Sarah Sheard's Thoughts and Theories

Wednesday, September 28, 2011

Grudges


A Facebook friend posted this photo.

I agree, it's true!

BUT...sometimes it's not so easy to let go of a grudge. Why is that?

I made "grudges" one of my topics of cogitation for last year. I even asked that we discuss it at a monthly church discussion group.

I eventually realized a few things.
- Grudges are "held" or "carried". The very words imply effort is required to maintain one.
- I was afraid giving up a grudge would make me unsafe; in other words, I believed that holding the grudge was keeping me safe.
- I did not know how to release a grudge.

I did a lot of journaling, including writing down everyone I have vowed to have nothing to do with from here on in, and everyone who I thought held a grudge against me. Then I wrote down for each, what the circumstances were that precipitated the grudge (if I knew).

What my grudges had in common was, when the grudge happened:
a) Almost always, I did not feel safe.
b) Often, I wanted something, and couldn't get it, because I was too timid to be clear, and the other person did not read my mind.
c) Almost always, I did not feel heard. I didn't know how to persist in being heard.
d) Often I felt disrespected...laughed at, written off, not considered worth listening to.
e) I felt I had no option but to write them off. From my family I learned one did NOT speak up in a way that might incite conflict. This meant my only option was to withdraw and never go there again.
f) I was usually angry at MYSELF too, maybe even more than I was angry at the other person. How could I have let myself be that stupid, to be taken advantage of? or even, how could I have blamed that person for that, why can't I just act like an adult?

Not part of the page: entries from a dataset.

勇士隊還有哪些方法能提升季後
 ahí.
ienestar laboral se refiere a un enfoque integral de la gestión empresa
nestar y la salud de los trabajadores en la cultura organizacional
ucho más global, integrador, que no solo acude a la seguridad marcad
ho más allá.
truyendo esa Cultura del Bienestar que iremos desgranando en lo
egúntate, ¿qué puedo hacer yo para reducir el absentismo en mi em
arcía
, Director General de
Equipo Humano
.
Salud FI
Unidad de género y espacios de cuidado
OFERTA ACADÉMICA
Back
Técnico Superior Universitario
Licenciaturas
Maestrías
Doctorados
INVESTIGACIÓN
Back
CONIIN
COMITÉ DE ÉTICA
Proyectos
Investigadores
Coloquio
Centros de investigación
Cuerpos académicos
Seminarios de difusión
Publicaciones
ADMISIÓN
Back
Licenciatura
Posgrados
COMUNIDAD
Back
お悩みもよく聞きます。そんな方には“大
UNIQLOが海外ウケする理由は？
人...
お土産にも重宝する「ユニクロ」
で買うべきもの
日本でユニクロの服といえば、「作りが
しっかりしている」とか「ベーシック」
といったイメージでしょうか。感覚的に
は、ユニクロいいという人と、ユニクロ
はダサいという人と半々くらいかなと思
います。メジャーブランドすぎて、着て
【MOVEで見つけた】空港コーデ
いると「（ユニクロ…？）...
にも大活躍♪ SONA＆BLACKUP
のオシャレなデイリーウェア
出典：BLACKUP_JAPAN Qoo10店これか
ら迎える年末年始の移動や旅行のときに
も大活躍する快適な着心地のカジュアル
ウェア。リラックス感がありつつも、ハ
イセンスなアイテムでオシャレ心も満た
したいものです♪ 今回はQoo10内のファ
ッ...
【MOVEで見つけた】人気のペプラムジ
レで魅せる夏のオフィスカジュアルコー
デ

Clearly I couldn't just drop a grudge, I had to also forgive the people I had the grudges against. Of course, given f), I also had to learn to forgive myself. Forgiving myself also helped in the cases of people having grudges against me...first I had to face the facts, then understand the situation as it happened, then go humbly to the other person and raise the issue courteously.

I also had to learn (and am still learning) how to ask persistently and politely for what I need. Sometimes you can ask until you're blue in the face and you still won't get it, but it's better to ask than not.

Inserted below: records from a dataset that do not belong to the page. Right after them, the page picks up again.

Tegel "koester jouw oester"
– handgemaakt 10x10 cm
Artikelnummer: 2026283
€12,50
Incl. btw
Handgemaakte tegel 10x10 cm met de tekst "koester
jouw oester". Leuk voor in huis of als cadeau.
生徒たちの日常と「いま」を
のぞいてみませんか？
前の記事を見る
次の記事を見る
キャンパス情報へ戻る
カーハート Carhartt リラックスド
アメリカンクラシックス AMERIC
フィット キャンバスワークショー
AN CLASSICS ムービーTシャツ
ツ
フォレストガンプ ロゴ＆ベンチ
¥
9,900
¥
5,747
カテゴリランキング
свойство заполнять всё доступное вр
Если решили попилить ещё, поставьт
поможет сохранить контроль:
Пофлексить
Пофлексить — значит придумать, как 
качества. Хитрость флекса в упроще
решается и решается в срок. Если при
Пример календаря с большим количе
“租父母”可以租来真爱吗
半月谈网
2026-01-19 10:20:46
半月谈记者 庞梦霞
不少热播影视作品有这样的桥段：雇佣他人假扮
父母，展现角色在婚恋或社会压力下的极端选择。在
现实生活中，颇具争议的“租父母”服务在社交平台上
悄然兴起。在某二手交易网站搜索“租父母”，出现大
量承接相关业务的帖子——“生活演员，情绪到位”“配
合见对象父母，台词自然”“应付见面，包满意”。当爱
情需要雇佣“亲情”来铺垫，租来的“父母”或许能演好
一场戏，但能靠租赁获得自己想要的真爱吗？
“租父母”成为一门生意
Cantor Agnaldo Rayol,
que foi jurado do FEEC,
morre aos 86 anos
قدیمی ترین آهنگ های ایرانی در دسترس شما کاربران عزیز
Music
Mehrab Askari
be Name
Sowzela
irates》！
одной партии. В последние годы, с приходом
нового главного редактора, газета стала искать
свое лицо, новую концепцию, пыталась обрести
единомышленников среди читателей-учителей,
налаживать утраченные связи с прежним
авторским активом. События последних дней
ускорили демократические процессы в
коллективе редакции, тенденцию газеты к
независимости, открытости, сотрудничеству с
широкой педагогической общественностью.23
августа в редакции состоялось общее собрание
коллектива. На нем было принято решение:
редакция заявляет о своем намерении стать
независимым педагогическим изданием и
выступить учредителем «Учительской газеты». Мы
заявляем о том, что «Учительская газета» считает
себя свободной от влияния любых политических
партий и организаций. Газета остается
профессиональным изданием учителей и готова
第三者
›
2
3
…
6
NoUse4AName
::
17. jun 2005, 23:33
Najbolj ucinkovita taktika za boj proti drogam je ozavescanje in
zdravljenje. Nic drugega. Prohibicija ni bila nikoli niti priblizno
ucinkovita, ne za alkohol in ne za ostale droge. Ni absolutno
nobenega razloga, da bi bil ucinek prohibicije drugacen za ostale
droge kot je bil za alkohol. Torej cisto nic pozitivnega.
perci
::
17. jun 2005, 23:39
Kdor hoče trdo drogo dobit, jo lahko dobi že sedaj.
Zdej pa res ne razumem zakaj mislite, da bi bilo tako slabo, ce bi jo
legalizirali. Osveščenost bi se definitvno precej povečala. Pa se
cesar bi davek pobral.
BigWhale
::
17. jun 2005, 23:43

In the past, if someone didn't want to comply, they could shut me down by pretending not to hear. Now I try to ensure that they DO hear, and get them to confirm they hear, so if they then don't do it, it's deliberate. No more of the "Well you should have SAID something" or "I didn't know you were SERIOUS." They will now know I'm serious.

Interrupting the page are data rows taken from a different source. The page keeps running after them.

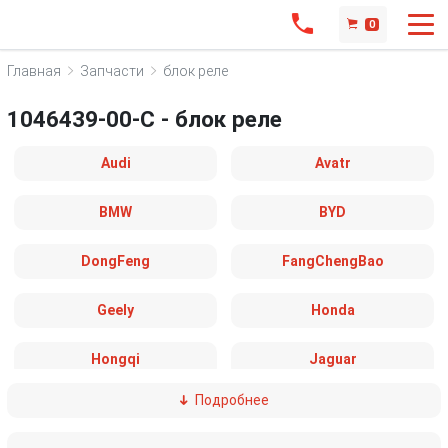
0
Главная
Запчасти
блок реле
1046439-00-C - блок реле
Audi
Avatr
BMW
BYD
DongFeng
FangChengBao
Geely
Honda
Hongqi
Jaguar
Подробнее
Land Rover
Leapmotor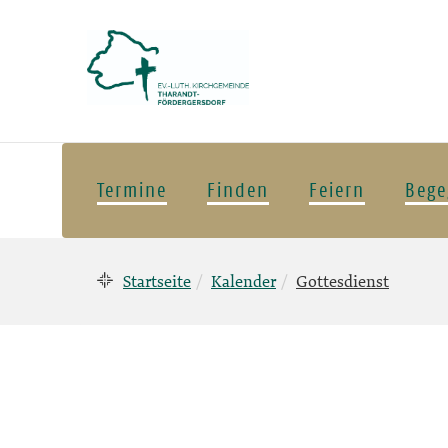
Termine
Finden
Feiern
Bege
Startseite
Kalender
Gottesdienst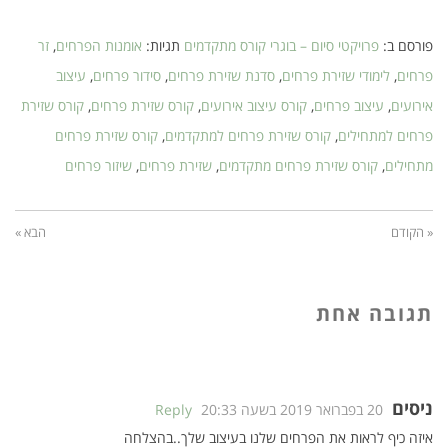
פורסם ב:
פרויקטי סיום – בוגרי קורס מתקדמים
תגיות:
אומנות הפרחים
,
זר
פרחים
,
לימודי שזירת פרחים
,
סדנת שזירת פרחים
,
סידור פרחים
,
עיצוב
אירועים
,
עיצוב פרחים
,
קורס עיצוב אירועים
,
קורס שזירת פרחים
,
קורס שזירת
פרחים למתחילים
,
קורס שזירת פרחים למתקדמים
,
קורס שזירת פרחים
מתחילים
,
קורס שזירת פרחים מתקדמים
,
שזירת פרחים
,
שיזור פרחים
« הקודם
הבא »
תגובה אחת
ניסים
20 בפברואר 2019 בשעה 20:33
Reply
איזה כיף לראות את הפרחים שלנו בעיצוב שלך..בהצלחה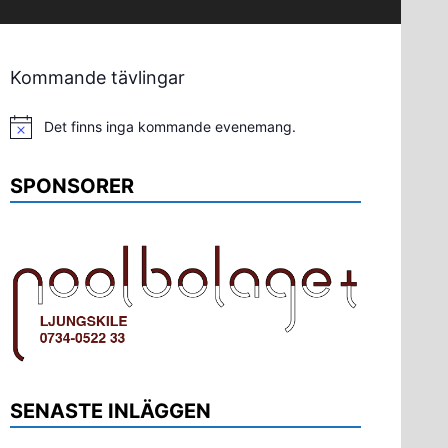
Kommande tävlingar
Det finns inga kommande evenemang.
Notis
SPONSORER
SENASTE INLÄGGEN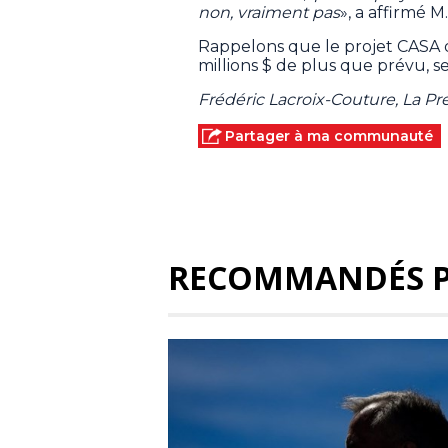
non, vraiment pas
», a affirmé M.
Rappelons que le projet CASA dev
millions $ de plus que prévu, 
Frédéric Lacroix-Couture, La P
Partager à ma communauté
RECOMMANDÉS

Also, I have to live with the fact that my asking for what I need sometimes makes others uncomfortable. Sometimes they even get awfully obnoxious about it. My feeling is, better they are sometimes uncomfortable than it's always me taking the hit. I won't die if they are uncomfortable. I probably am not even really unsafe.


If you have grudges and would like to stop having people live rent free in your head, consider:
a) Listing the people you have grudges against, and trying to recall how they came about
b) Identifying who you are angry at, and why
c) Forgive yourself and them (there are methods online available with a search)
d) Humbly approach the others and confess what you have just done.

I'm good with a-c. I really need to work on d. It's the safety thing, I think.